Si tratta quindi di strutture più facili da colpire una volta individuate,
ma meno facilmente permeabili da parte del controspionaggio. Al momento,
secondo il Viminale, l’organizzazione sarebbe composta, al massimo, di un
migliaio di persone, tra quelle disposte a compiere attentati in prima
persona e quelli che fungono da fiancheggiatori. Il "nocciolo duro"
sarebbe composto da meno di cento nomi. I cervelli più pericolosi si teme
siano in Sardegna ed in Piemonte.
Un mondo variegato e complesso. Che però si è riunito, operativamente,
sotto la sigla Fai: Federazione anarchica informale. Sigla che è un
"cartello", un raggruppamento che comprende nomi noti
dell’anarco-insurrezionalmente (la Cooperativa Fuochi e affini di
Bologna), gli autori del precedente attentato genovese (la Brigata XX
Luglio) e gli spagnoli delle Cinque C (cellule contro il Capitale, il
Carcere, le sue Celle e i suoi Carcerieri).
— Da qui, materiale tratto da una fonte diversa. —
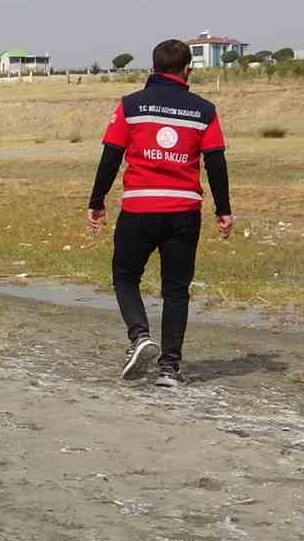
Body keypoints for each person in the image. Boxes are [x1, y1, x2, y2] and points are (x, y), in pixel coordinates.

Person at [87, 39, 234, 389]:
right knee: (176, 290)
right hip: (184, 210)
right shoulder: (204, 110)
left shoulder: (130, 106)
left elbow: (111, 156)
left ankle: (139, 336)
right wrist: (223, 210)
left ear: (152, 68)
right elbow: (216, 162)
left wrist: (97, 201)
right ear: (187, 69)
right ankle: (170, 367)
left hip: (139, 207)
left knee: (124, 276)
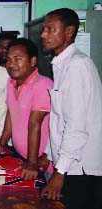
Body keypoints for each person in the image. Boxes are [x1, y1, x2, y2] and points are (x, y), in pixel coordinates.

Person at [40, 8, 102, 209]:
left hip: (79, 168)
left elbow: (76, 126)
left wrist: (59, 174)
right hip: (67, 166)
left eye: (51, 29)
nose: (43, 34)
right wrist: (47, 155)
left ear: (69, 31)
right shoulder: (61, 64)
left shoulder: (77, 66)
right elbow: (59, 119)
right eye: (44, 29)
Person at [0, 38, 53, 180]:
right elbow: (11, 113)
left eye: (17, 59)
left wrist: (32, 163)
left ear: (32, 61)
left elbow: (34, 123)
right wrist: (2, 143)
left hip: (42, 166)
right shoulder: (11, 83)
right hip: (23, 160)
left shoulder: (42, 84)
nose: (11, 64)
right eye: (8, 59)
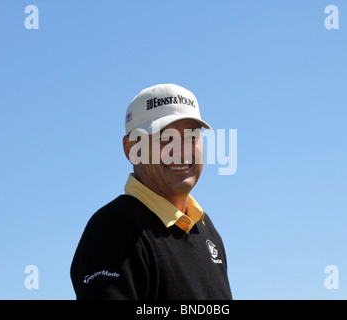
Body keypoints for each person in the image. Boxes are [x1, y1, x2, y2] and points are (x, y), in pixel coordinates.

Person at [70, 83, 232, 300]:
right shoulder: (111, 229)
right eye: (165, 139)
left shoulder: (206, 230)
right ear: (131, 149)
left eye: (192, 137)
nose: (181, 151)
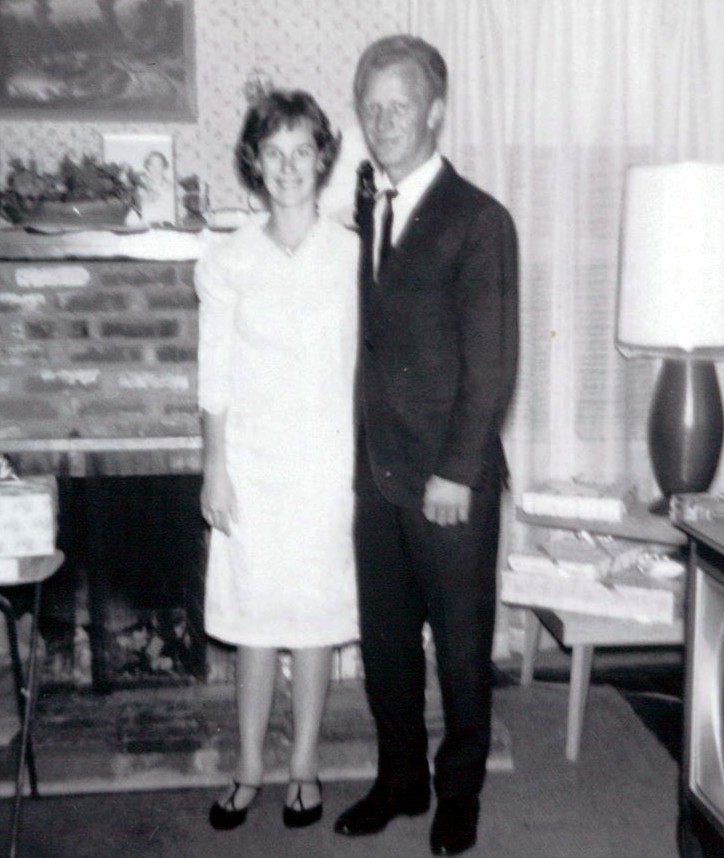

La rivendicazione è stata inviata al Secolo XIX, così com’era accaduto nel
dicembre 2002 dopo l’attentato alla questura. Ma è stata intercettata
dalla Digos alle poste centrali di Genova, prima che giungesse al reparto
smistamento. Una busta con l’indirizzo tracciato con il normografo, che
contiene una pagina e mezza di minacce alla polizia. Sul cui contenuto è
caduto il riserbo più totale.
La questura ha negato fino all’ultimo momento possibile che esistesse una
rivendicazione per la notte del 29 marzo. La spiegazione ufficiale:
sfruttare nel silenzio le informazioni che potevano arrivare dagli
interrogatori di una lunga serie di appartenenti a centri sociali, che
come aveva anticipato il nostro quotidiano erano stati perquisiti già la
notte stessa dell’attentato. A questa spiegazione se ne aggiunge un’altra:
il timore, da parte della stessa polizia, che il volantino potesse
riferire di circostanze esplicite o contenere nomi "imbarazzanti" come
potenziali vittime degli attentati. Ad esempio funzionari sotto inchiesta
da parte della magistratura per le vicende del G8.
L’iniziativa della magistratura e della polizia, legittima sotto il piano
formale ma che si è trasformata in un atto di censura contro la libertà
d’informazione, ha sollevato le proteste durissime delle associazioni di
categoria dei giornalisti (come si legge nell’articolo a fianco).
Da oggi le indagini ripartono dal volantino di rivendicazione. Il cui
contenuto è, come spiega il questore, secretato dalla magistratura.